GOAL OF THE EXERCISE: Go through the records and give each one again exactly.

* * *

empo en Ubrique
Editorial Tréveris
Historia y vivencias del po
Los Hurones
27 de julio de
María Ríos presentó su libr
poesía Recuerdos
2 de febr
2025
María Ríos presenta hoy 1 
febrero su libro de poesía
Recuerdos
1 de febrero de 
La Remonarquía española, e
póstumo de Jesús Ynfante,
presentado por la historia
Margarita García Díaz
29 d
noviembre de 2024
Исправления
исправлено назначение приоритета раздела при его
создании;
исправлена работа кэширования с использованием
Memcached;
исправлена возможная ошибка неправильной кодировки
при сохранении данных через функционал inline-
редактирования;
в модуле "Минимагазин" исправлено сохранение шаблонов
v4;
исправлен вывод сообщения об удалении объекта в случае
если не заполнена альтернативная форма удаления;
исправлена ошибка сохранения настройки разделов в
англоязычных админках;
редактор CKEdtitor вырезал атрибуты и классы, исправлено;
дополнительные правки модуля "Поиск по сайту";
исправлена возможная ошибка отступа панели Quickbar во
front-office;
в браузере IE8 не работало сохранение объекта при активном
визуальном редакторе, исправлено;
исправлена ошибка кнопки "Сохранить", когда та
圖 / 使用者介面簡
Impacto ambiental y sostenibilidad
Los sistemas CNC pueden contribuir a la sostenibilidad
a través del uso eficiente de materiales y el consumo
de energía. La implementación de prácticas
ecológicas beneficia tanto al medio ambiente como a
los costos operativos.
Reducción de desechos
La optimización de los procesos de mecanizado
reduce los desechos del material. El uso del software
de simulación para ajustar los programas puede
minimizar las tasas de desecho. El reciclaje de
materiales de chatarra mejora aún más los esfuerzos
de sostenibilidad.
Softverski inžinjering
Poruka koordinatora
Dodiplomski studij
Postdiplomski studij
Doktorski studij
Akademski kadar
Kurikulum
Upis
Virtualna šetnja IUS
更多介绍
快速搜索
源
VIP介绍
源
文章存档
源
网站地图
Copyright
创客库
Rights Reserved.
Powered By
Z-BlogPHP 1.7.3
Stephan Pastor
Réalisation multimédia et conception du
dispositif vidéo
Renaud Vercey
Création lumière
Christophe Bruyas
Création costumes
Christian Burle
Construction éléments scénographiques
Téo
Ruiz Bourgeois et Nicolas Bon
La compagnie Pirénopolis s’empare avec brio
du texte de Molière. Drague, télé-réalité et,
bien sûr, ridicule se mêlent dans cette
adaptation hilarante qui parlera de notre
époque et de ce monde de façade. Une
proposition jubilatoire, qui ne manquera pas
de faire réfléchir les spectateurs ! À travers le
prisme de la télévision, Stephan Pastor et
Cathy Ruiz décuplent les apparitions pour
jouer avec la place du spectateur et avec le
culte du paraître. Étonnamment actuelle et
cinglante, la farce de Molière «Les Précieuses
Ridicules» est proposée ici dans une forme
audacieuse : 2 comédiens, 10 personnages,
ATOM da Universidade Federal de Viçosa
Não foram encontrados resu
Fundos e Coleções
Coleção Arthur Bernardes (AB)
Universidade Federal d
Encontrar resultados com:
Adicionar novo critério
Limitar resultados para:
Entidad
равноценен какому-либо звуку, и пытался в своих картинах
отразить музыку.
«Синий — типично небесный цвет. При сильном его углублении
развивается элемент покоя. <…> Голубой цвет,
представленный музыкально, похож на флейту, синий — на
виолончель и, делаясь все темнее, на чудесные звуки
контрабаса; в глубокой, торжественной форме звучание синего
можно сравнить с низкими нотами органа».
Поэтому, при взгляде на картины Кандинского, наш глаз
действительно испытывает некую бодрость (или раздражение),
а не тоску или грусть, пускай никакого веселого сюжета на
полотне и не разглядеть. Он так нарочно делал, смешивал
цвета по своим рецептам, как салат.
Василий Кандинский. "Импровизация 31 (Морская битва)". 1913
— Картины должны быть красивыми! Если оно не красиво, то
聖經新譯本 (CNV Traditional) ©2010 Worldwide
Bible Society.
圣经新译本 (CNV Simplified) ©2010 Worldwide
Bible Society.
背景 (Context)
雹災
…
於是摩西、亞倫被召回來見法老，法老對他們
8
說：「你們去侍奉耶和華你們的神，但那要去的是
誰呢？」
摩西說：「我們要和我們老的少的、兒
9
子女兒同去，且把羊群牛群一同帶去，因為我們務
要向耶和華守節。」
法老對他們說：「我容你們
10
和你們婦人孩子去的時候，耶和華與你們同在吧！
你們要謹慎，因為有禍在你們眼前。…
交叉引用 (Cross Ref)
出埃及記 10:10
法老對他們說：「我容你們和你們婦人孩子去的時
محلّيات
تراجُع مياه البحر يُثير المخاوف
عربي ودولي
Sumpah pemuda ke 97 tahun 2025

* * *

FINAL ANSWER:
empo en Ubrique
Editorial Tréveris
Historia y vivencias del po
Los Hurones
27 de julio de
María Ríos presentó su libr
poesía Recuerdos
2 de febr
2025
María Ríos presenta hoy 1 
febrero su libro de poesía
Recuerdos
1 de febrero de 
La Remonarquía española, e
póstumo de Jesús Ynfante,
presentado por la historia
Margarita García Díaz
29 d
noviembre de 2024
Исправления
исправлено назначение приоритета раздела при его
создании;
исправлена работа кэширования с использованием
Memcached;
исправлена возможная ошибка неправильной кодировки
при сохранении данных через функционал inline-
редактирования;
в модуле "Минимагазин" исправлено сохранение шаблонов
v4;
исправлен вывод сообщения об удалении объекта в случае
если не заполнена альтернативная форма удаления;
исправлена ошибка сохранения настройки разделов в
англоязычных админках;
редактор CKEdtitor вырезал атрибуты и классы, исправлено;
дополнительные правки модуля "Поиск по сайту";
исправлена возможная ошибка отступа панели Quickbar во
front-office;
в браузере IE8 не работало сохранение объекта при активном
визуальном редакторе, исправлено;
исправлена ошибка кнопки "Сохранить", когда та
圖 / 使用者介面簡
Impacto ambiental y sostenibilidad
Los sistemas CNC pueden contribuir a la sostenibilidad
a través del uso eficiente de materiales y el consumo
de energía. La implementación de prácticas
ecológicas beneficia tanto al medio ambiente como a
los costos operativos.
Reducción de desechos
La optimización de los procesos de mecanizado
reduce los desechos del material. El uso del software
de simulación para ajustar los programas puede
minimizar las tasas de desecho. El reciclaje de
materiales de chatarra mejora aún más los esfuerzos
de sostenibilidad.
Softverski inžinjering
Poruka koordinatora
Dodiplomski studij
Postdiplomski studij
Doktorski studij
Akademski kadar
Kurikulum
Upis
Virtualna šetnja IUS
更多介绍
快速搜索
源
VIP介绍
源
文章存档
源
网站地图
Copyright
创客库
Rights Reserved.
Powered By
Z-BlogPHP 1.7.3
Stephan Pastor
Réalisation multimédia et conception du
dispositif vidéo
Renaud Vercey
Création lumière
Christophe Bruyas
Création costumes
Christian Burle
Construction éléments scénographiques
Téo
Ruiz Bourgeois et Nicolas Bon
La compagnie Pirénopolis s’empare avec brio
du texte de Molière. Drague, télé-réalité et,
bien sûr, ridicule se mêlent dans cette
adaptation hilarante qui parlera de notre
époque et de ce monde de façade. Une
proposition jubilatoire, qui ne manquera pas
de faire réfléchir les spectateurs ! À travers le
prisme de la télévision, Stephan Pastor et
Cathy Ruiz décuplent les apparitions pour
jouer avec la place du spectateur et avec le
culte du paraître. Étonnamment actuelle et
cinglante, la farce de Molière «Les Précieuses
Ridicules» est proposée ici dans une forme
audacieuse : 2 comédiens, 10 personnages,
ATOM da Universidade Federal de Viçosa
Não foram encontrados resu
Fundos e Coleções
Coleção Arthur Bernardes (AB)
Universidade Federal d
Encontrar resultados com:
Adicionar novo critério
Limitar resultados para:
Entidad
равноценен какому-либо звуку, и пытался в своих картинах
отразить музыку.
«Синий — типично небесный цвет. При сильном его углублении
развивается элемент покоя. <…> Голубой цвет,
представленный музыкально, похож на флейту, синий — на
виолончель и, делаясь все темнее, на чудесные звуки
контрабаса; в глубокой, торжественной форме звучание синего
можно сравнить с низкими нотами органа».
Поэтому, при взгляде на картины Кандинского, наш глаз
действительно испытывает некую бодрость (или раздражение),
а не тоску или грусть, пускай никакого веселого сюжета на
полотне и не разглядеть. Он так нарочно делал, смешивал
цвета по своим рецептам, как салат.
Василий Кандинский. "Импровизация 31 (Морская битва)". 1913
— Картины должны быть красивыми! Если оно не красиво, то
聖經新譯本 (CNV Traditional) ©2010 Worldwide
Bible Society.
圣经新译本 (CNV Simplified) ©2010 Worldwide
Bible Society.
背景 (Context)
雹災
…
於是摩西、亞倫被召回來見法老，法老對他們
8
說：「你們去侍奉耶和華你們的神，但那要去的是
誰呢？」
摩西說：「我們要和我們老的少的、兒
9
子女兒同去，且把羊群牛群一同帶去，因為我們務
要向耶和華守節。」
法老對他們說：「我容你們
10
和你們婦人孩子去的時候，耶和華與你們同在吧！
你們要謹慎，因為有禍在你們眼前。…
交叉引用 (Cross Ref)
出埃及記 10:10
法老對他們說：「我容你們和你們婦人孩子去的時
محلّيات
تراجُع مياه البحر يُثير المخاوف
عربي ودولي
Sumpah pemuda ke 97 tahun 2025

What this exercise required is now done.